## Work to be completed
Please repeat, word for word, the rows from the very start of the rows below through the line containing "List each element's", including both.

## Supplied records
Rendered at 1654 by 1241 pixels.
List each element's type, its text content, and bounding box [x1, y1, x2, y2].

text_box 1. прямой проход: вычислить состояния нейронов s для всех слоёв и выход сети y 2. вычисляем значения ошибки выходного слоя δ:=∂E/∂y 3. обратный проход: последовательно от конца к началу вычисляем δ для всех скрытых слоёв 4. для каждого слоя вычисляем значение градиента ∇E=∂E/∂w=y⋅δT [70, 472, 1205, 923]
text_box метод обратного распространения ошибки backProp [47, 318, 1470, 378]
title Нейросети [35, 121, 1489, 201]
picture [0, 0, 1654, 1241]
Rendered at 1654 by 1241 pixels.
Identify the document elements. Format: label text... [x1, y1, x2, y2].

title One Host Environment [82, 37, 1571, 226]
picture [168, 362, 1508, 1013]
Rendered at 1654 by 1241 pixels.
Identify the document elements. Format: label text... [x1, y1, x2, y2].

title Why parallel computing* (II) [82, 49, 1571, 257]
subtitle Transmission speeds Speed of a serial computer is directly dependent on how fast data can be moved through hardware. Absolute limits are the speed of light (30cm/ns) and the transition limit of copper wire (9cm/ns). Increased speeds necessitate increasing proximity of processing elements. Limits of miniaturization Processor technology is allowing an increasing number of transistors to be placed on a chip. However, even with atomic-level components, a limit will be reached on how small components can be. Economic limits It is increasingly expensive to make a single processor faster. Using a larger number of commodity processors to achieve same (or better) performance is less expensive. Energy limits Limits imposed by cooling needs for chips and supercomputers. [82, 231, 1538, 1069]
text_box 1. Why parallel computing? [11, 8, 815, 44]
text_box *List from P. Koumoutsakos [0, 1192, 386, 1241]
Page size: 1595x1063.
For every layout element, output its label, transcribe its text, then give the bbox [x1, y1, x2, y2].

## Expected answer
Rendered at 1654 by 1241 pixels.
List each element's type, its text content, and bounding box [x1, y1, x2, y2].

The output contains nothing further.